Order Statistics : What's the deal with $n!$?

Question

Assuming I have $n$ IID Random Variables $X_1,...,X_n$ the Order Statistics of this set $:= (Y_1,...Y_n)$ has a distribution of $f_Y(y_1,...,y_n)=n!f_X(x_1,...,x_n)$ I have read a couple of derivations but I can't seem to understand what $n!$ is doing in the equation? I realize that there are $n!$ permutations of the random vectors and only one of them is the true Order Statistic for a given sample of the Random Variables but intuitively I feel we should be dividing by $n!$ and not multiplying.
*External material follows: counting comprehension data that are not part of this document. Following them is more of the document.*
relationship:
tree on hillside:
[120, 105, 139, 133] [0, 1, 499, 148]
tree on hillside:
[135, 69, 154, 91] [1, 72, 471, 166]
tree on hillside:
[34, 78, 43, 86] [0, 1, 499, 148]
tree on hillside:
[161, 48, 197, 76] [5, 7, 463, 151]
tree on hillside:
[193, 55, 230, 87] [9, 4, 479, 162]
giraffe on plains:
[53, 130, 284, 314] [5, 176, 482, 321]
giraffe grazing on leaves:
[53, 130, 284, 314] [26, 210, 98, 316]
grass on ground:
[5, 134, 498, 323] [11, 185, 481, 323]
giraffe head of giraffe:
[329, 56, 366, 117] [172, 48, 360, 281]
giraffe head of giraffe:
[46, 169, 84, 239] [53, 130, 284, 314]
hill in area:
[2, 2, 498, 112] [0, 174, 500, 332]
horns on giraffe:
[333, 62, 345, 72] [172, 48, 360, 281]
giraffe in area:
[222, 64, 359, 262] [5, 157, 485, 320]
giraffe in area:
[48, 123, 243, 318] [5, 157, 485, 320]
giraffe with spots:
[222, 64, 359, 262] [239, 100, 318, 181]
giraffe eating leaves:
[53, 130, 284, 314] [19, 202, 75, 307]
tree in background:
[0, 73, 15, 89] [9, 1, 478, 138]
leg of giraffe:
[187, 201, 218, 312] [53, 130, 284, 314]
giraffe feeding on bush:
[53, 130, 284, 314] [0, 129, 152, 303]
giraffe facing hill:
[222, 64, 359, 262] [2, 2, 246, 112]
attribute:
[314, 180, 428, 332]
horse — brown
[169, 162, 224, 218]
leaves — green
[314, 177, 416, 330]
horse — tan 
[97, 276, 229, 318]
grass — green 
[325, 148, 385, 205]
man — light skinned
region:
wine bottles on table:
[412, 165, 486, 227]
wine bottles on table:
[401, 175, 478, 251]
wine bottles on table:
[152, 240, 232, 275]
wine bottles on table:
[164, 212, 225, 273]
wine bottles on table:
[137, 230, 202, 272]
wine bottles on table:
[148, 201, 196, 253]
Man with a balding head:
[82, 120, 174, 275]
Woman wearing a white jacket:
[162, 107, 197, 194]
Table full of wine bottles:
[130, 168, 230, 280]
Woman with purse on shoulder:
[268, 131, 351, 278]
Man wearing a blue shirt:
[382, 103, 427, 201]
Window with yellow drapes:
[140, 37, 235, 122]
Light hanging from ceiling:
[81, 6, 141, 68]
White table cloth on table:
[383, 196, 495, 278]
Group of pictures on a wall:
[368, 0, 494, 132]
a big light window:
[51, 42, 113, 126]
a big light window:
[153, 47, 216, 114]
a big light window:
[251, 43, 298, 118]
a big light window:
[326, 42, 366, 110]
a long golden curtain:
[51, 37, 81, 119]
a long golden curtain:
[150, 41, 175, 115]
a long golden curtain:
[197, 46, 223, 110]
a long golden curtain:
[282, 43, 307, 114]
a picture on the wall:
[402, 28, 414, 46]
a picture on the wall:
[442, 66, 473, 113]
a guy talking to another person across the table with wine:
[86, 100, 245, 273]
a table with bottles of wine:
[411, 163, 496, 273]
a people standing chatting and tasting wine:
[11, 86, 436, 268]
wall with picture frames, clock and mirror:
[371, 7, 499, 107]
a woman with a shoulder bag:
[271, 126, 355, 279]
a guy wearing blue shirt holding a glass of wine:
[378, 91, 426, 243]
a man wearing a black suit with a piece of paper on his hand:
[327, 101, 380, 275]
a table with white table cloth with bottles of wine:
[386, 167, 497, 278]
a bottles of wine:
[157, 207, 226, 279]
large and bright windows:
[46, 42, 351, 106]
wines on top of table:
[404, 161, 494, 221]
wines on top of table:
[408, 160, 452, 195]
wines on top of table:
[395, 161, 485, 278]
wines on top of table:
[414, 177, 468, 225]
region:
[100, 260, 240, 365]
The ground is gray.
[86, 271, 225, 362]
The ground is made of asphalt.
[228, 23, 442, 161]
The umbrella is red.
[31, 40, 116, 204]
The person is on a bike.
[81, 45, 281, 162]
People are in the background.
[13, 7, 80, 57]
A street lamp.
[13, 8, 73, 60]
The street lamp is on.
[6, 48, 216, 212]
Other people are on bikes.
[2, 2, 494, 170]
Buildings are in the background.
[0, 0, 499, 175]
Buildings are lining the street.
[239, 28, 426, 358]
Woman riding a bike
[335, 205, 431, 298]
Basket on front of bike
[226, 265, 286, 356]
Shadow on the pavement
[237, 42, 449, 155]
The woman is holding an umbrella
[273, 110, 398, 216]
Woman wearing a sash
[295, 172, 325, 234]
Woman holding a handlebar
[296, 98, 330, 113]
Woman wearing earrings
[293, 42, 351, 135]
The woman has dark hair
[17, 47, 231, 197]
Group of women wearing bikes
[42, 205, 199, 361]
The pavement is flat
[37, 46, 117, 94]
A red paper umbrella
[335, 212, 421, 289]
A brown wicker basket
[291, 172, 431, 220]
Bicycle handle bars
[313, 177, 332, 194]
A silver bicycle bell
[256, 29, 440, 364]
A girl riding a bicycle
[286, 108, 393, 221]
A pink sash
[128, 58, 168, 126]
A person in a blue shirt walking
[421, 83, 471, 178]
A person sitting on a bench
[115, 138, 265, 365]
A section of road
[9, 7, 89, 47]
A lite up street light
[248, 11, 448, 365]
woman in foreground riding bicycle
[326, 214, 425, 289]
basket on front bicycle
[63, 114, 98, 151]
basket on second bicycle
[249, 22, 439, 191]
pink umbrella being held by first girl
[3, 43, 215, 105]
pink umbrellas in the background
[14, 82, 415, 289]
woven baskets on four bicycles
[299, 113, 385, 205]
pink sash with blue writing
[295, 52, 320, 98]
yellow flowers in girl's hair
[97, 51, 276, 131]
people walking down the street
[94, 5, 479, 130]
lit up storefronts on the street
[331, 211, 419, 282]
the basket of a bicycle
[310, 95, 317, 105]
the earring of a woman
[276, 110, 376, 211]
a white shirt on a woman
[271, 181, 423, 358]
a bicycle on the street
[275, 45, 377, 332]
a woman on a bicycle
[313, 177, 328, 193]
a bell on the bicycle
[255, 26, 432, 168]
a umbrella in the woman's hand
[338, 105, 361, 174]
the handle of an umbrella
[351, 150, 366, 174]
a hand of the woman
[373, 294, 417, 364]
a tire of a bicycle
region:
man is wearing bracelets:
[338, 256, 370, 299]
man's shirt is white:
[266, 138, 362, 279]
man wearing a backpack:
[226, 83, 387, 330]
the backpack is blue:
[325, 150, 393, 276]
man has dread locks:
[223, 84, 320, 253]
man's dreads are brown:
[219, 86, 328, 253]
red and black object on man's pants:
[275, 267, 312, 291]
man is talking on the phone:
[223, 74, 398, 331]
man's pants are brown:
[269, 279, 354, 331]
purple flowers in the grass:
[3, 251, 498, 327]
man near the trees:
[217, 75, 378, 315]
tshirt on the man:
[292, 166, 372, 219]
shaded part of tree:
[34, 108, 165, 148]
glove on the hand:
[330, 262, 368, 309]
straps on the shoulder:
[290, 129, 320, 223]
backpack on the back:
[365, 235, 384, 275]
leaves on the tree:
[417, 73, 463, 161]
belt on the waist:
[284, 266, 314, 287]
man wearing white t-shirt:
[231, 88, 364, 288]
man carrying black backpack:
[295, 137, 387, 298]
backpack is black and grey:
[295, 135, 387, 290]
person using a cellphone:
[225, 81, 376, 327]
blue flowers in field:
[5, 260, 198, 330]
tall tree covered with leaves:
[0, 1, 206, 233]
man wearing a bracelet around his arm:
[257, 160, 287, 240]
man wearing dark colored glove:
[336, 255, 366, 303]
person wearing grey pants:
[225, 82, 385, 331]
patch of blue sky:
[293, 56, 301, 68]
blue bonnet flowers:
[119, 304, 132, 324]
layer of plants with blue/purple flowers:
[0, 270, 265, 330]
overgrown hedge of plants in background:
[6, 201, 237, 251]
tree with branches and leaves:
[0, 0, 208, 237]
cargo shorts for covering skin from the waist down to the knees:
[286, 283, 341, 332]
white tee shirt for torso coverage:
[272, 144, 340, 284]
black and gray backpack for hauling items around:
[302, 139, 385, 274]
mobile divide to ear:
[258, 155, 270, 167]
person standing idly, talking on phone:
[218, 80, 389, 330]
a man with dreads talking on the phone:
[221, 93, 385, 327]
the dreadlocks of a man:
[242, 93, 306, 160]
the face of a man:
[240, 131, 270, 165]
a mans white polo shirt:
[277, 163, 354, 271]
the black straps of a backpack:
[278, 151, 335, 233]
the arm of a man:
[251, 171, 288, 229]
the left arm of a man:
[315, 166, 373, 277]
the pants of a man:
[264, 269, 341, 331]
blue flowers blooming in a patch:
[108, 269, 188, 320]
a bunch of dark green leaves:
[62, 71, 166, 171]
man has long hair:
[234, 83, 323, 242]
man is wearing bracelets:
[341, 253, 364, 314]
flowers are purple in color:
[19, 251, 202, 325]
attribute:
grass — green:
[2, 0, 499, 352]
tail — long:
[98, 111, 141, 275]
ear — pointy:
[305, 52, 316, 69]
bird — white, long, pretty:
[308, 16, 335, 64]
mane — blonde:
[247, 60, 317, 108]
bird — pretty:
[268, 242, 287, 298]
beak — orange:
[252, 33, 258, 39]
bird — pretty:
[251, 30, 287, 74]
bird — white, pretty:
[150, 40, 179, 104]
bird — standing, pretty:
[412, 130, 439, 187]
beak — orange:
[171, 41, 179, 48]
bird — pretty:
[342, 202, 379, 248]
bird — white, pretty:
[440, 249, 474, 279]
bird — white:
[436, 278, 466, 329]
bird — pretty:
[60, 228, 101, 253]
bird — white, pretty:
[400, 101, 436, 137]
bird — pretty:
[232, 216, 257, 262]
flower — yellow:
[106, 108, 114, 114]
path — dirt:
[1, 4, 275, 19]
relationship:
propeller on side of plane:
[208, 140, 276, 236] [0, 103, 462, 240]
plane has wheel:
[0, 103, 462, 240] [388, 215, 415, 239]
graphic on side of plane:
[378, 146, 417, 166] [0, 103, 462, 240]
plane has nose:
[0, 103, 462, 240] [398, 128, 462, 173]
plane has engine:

Can anyone explain?

Answer 1

This is not true in general, only when the probability for two independently drawn values to be equal is zero. If it is, then $n!$ different unordered tuples correspond to every ordered tuple. Since there are $n!$ times fewer ordered tuples, each of them is $n!$ more likely to be chosen than the corresponding unordered ones. You can think of the density of the unordered tuples "collapsed" onto their ordered representatives, with $n!$ unordered tuples each contributing the same density, leading to $n!$ times that density.

Answer 2

For any tuple $\{z_1, \dots, z_{10} \}, 0 < z_1 < \dots < z_{10} \leq 1$, we have  $$P( Y_1 \leq z_1, \dots, Y_{10} \leq z_{10} ) = \sum_{\sigma \in S_{10}} P(X_{\sigma (1)} \leq z_1, \dots,  X_{\sigma (10)} \leq z_{10}).$$ Taking the derivative, you get the claim using the other assumptions such as iid. So the intuition is the reverse (but I see what you mean).

Edit: the caveat of the other answer is obviously assumed (no point masses).